» Atividade proposta 1:
Com base na notícia sobre a criança ferida em uma escola de Marília, responda:
(a) Em qual escola ocorreu a queda de ontem à tarde?
(b) Qual braço do menino foi fraturado na queda de março?
(c) Em que hospital o menino foi internado após a queda mais recente?
» Atividade proposta 2: Prossiga a notícia sobre a criança ferida na escola municipal de Marília a partir do ponto em que ela termina.

[Trecho do texto]

A Polícia Civil deve abrir inquérito para apurar um caso um envolvendo uma escola municipal (EMEI) de Marília, tendo como vítima uma criança de cinco anos.
Segundo a família, que mora no bairro Maracá2 (zona norte) a vítima sofreu uma queda no parquinho e, apesar de chorar e sentir muitas dores, não foi socorrida. Ela só foi levada à atendimento médico pelos próprios pais, onde foi constatada fratura de um dos braços.
O caso ocorreu ontem à tarde, na escola municipal Branca de Neve em Padre Nóbrega. De acordo com o pai do garoto Everton Cleber Gomes, o menino estava brincando com os demais alunos no parquinho, quando sofreu uma queda. Em vez de acionar o resgate ou o SAMU (já que a criança chorava muito), a direção da escola ligou para a mãe, pedindo para que ela buscasse o filho.
Desespero - De acordo com Everton, sua esposa ligou para ele desesperada. "Quando cheguei na escola, meu filho gritava de dor, peguei ele e fui correndo pro hospital, após exames foi constado que ele tinha quebrado o braço esquerdo e que precisava passar por cirurgia de emergência. Meu filho foi internado na Santa Casa e passou por cirurgia e colocação de 2 fios pra sustentação da parte que foi lesionada", relatou Everton ao Visão Notícias.
Ainda, segundo a família, esta é a segunda vez que o garotinho sofre um acidente desse tipo na mesma escola. A primeira vez foi em março, e já naquela ocasião a escola teria sido omissa no atendimento.
Segundo o pai, no dia 06 de março a avó da criança foi buscá-la na escola e foi informada pela professora que o mesmo estava chorando porque havia caído de uma mureta no parquinho. Ao chegar em casa, como a dor não passava, ela foi levada à Prontomed, já que a família possui plano de saúde.
Naquela unidade médica, foi constatado que o braço direito do garotinho tinha fraturado e foi imobilizado. A família informou a escola e, segundo disseram, nenhuma providência foi tomada.
Agora, quatro meses depois, a mesma situação se repete, o que deixou a família revoltada. Além de registrar boletim de ocorrência na Central de Polícia Judiciária (por omissão de socorro), o pai pretende acionar judicialmente a Prefeitura de Marília."

[/Trecho do texto]
[Material fornecido]

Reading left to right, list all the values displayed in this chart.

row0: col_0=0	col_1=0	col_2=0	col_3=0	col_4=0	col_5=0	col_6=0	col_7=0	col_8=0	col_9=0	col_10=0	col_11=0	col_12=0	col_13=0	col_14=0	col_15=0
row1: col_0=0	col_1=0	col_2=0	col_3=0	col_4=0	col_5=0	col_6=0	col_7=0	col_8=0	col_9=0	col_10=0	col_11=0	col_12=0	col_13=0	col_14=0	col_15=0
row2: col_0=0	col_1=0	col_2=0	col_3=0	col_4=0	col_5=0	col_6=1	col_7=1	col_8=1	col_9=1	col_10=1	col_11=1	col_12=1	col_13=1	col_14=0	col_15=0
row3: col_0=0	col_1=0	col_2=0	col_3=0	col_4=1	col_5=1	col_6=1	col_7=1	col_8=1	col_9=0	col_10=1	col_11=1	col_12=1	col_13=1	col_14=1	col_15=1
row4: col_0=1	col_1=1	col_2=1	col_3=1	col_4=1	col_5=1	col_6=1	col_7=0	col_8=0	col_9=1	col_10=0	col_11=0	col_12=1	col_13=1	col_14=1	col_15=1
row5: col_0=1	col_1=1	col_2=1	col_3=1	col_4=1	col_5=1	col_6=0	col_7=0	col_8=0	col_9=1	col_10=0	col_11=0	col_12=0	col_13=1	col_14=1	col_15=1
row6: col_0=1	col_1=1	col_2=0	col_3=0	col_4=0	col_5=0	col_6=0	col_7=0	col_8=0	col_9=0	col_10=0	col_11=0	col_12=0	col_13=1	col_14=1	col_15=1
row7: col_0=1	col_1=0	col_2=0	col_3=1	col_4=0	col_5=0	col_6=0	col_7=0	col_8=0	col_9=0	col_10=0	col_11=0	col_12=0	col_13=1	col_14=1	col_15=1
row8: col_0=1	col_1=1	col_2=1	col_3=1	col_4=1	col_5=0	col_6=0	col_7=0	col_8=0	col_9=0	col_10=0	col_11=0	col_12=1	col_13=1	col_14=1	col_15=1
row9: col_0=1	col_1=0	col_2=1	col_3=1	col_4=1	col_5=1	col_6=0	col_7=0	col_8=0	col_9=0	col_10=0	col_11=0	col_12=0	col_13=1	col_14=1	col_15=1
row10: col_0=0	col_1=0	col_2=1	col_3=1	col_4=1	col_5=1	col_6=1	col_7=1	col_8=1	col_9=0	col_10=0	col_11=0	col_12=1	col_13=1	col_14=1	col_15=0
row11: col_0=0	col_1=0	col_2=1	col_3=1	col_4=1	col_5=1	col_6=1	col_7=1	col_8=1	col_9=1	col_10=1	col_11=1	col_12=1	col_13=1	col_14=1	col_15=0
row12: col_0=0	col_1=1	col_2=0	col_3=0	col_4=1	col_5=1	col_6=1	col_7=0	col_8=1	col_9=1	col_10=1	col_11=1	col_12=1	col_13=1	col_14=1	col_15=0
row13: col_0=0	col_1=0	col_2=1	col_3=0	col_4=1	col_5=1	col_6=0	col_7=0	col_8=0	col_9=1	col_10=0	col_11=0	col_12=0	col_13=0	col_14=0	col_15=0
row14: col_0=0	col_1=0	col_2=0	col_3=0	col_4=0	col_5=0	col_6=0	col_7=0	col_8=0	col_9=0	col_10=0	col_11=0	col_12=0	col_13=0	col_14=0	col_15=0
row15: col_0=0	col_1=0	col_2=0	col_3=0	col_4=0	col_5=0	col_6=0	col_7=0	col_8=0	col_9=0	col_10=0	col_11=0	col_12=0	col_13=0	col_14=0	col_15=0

[/Material fornecido]

» Resposta da atividade 1:
(a) Na escola municipal Branca de Neve, em Padre Nóbrega.
(b) O braço direito.
(c) Na Santa Casa.

» Resposta da atividade 2:
O Visão Notícias procurou a assessoria de imprensa para buscar uma posição da Prefeitura. Mas, até às 12h nenhuma nota oficial havia sido divulgada sobre o caso.
Veja nota na íntegra, encaminhada pela prefeitura às 12h50:
"A Prefeitura Municipal de Marília, por intermédio da Secretaria Municipal de Educação e Diretoria de Divulgação e Comunicação, comunica que em relação à ocorrência de uma queda de um estudante da Emei (Escola Municipal de Educação Infantil) Branca de Neve - fato ocorrido em 26 de julho de 2023 - os servidores e direção da unidade escolar prestaram o atendimento imediato à criança, seguindo rigorosamente o protocolo do Sistema Municipal de Educação no que se refere em situações desta natureza. A unidade escolar, prontamente, por telefone comunicou a responsável pelo estudante - no caso, a mãe, que se encontrava no seu local de trabalho. A mãe informou que iria buscar o estudante o mais rápido possível e, neste ínterim, seria aguardada a chegada dela. A escola prosseguiu com os procedimentos de acolhimento à criança para garantir todo o conforto e imediato alívio da dor, o que foi realizado até a presença da responsável O estudante ficou acomodado por todo este tempo em um colchão de modo a aliviar o desconforto. O Samu (Serviço de Atenção Móvel de Urgência) foi acionado, contudo a própria família optou por fazer o encaminhamento da criança até o pronto-atendimento utilizando condução própria. O Município de Marília deixa bem claro que: em nenhum momento houve omissão de socorro, muito menos descaso com a situação do aluno da Emei."